___ 原文摘錄 ___

Linux內核之進程調度

Sleep相關函數將進程的狀態設置為非運行態，在下一次調度來時，將在schedule函數中將本進程從運行隊列中移除。sleep函數將進程加入等待隊列，然後調用schedule函數選擇並重新開始另一個程序的執行。當調用wake_up類函數將進程喚醒時，wake_up類函數將進程加入運行隊列中，調度程序重新從sleep函數中下一條沒有執行的指令開始執行。

sleep類函數都調用sleep_on_common函數實現，只是傳入的參數有別。

1. static long __sched
2. sleep_on_common(wait_queue_head_t *q, int state, long timeout)

___

任務說明 a
請把記錄中從含有「collector number: 473」的那一行起，到記錄最後一行為止的各行照原樣重抄一遍，首尾兩行都要包括。

___ 擷取資料 ___

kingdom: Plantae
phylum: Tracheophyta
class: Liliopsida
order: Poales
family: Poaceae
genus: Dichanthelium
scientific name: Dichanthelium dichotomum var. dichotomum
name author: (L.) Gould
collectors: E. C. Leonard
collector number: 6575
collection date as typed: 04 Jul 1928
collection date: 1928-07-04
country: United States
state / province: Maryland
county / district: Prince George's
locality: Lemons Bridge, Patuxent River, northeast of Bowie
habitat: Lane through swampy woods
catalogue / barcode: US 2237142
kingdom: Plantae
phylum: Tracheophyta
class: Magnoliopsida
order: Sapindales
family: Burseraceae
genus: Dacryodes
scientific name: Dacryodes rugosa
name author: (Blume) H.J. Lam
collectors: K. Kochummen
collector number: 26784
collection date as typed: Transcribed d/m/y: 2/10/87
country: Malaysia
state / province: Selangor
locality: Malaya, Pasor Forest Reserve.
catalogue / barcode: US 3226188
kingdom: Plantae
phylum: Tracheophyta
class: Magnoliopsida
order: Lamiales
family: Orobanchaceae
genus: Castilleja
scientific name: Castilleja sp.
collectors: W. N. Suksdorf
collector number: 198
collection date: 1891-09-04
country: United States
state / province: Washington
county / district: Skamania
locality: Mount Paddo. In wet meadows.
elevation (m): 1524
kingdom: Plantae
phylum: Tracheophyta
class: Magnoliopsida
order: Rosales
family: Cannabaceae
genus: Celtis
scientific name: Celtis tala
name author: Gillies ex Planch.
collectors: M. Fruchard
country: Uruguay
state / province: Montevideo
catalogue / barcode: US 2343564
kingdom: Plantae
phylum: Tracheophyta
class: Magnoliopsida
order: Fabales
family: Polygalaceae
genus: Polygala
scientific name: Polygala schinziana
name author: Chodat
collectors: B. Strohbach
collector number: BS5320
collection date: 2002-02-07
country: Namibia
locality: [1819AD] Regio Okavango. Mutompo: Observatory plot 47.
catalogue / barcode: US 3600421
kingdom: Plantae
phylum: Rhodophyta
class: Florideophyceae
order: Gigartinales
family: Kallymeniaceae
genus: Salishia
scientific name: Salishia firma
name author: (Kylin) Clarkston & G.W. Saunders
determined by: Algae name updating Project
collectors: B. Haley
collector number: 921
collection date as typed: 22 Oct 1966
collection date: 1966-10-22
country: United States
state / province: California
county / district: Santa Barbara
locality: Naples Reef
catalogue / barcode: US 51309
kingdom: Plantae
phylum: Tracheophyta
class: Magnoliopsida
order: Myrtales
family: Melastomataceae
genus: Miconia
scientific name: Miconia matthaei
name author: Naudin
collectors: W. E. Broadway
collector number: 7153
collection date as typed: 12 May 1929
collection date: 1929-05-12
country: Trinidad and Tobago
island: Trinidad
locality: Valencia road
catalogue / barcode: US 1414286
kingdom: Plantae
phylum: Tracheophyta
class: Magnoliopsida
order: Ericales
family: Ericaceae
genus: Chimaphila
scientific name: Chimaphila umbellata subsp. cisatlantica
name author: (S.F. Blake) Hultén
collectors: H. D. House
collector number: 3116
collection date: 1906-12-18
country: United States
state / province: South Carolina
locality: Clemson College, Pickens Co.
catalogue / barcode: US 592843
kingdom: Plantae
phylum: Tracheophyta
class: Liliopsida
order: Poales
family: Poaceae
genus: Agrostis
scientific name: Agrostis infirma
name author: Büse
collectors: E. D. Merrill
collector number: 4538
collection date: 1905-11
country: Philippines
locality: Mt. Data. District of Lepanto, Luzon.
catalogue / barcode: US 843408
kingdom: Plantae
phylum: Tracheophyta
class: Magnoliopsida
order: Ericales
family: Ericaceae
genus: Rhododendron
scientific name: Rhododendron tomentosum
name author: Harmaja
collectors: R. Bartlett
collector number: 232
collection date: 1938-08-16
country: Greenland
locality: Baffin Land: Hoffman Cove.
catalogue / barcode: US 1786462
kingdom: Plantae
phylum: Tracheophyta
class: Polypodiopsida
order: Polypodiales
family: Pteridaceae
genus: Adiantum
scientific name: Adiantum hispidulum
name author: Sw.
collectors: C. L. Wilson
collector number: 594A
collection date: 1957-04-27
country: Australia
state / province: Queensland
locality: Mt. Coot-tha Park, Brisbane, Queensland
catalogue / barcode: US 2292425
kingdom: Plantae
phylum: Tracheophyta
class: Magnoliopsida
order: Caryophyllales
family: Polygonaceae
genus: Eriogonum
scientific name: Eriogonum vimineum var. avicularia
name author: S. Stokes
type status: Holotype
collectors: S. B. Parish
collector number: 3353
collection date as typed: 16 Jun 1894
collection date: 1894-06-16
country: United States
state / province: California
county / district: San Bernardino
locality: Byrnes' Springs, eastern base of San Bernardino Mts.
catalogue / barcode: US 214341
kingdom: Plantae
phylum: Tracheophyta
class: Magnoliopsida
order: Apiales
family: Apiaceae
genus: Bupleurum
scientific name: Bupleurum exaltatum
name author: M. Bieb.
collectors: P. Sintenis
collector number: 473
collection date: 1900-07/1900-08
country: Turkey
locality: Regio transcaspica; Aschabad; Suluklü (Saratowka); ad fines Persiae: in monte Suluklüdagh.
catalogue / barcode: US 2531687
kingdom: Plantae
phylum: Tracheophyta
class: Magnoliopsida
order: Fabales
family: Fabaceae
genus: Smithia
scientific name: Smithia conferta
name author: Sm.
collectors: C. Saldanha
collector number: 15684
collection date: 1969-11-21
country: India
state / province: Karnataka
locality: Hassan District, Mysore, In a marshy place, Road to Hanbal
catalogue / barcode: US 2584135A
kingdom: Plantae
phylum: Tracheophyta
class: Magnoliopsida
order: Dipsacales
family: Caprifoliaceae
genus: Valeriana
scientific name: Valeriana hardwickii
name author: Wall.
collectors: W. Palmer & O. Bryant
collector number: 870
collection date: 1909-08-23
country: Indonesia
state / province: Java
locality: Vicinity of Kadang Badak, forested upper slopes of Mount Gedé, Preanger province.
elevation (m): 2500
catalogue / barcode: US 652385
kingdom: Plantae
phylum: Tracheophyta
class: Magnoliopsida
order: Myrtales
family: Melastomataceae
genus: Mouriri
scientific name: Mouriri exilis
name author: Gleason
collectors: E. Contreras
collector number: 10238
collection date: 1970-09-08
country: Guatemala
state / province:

___

任務說明 b
接著那篇講Linux內核進程調度的文字往下續寫。

答案 a
collector number: 473
collection date: 1900-07/1900-08
country: Turkey
locality: Regio transcaspica; Aschabad; Suluklü (Saratowka); ad fines Persiae: in monte Suluklüdagh.
catalogue / barcode: US 2531687
kingdom: Plantae
phylum: Tracheophyta
class: Magnoliopsida
order: Fabales
family: Fabaceae
genus: Smithia
scientific name: Smithia conferta
name author: Sm.
collectors: C. Saldanha
collector number: 15684
collection date: 1969-11-21
country: India
state / province: Karnataka
locality: Hassan District, Mysore, In a marshy place, Road to Hanbal
catalogue / barcode: US 2584135A
kingdom: Plantae
phylum: Tracheophyta
class: Magnoliopsida
order: Dipsacales
family: Caprifoliaceae
genus: Valeriana
scientific name: Valeriana hardwickii
name author: Wall.
collectors: W. Palmer & O. Bryant
collector number: 870
collection date: 1909-08-23
country: Indonesia
state / province: Java
locality: Vicinity of Kadang Badak, forested upper slopes of Mount Gedé, Preanger province.
elevation (m): 2500
catalogue / barcode: US 652385
kingdom: Plantae
phylum: Tracheophyta
class: Magnoliopsida
order: Myrtales
family: Melastomataceae
genus: Mouriri
scientific name: Mouriri exilis
name author: Gleason
collectors: E. Contreras
collector number: 10238
collection date: 1970-09-08
country: Guatemala
state / province:

答案 b
3. {
4. unsigned long flags;
5. wait_queue_t wait;
6. /*初始化等待隊列*/
7. init_waitqueue_entry(&wait, current);
8. /*設置當前進程狀態*/
9. __set_current_state(state);
11. spin_lock_irqsave(&q->lock, flags);
12. __add_wait_queue(q, &wait);/*加入等待隊列中*/
13. spin_unlock(&q->lock);
14. /*sleep until timeout,在本進程睡眠的過程中會調用別的進程運行*/
15. timeout = schedule_timeout(timeout);
16. spin_lock_irq(&q->lock);
17. /*當本進程被喚醒時，從這裡繼續開始運行
18. 也就是將該進程從等待隊列中移除*/
19. __remove_wait_queue(q, &wait);
20. spin_unlock_irqrestore(&q->lock, flags);
22. return timeout;
23. }

1. static inline void init_waitqueue_entry(wait_queue_t *q, struct task_struct *p)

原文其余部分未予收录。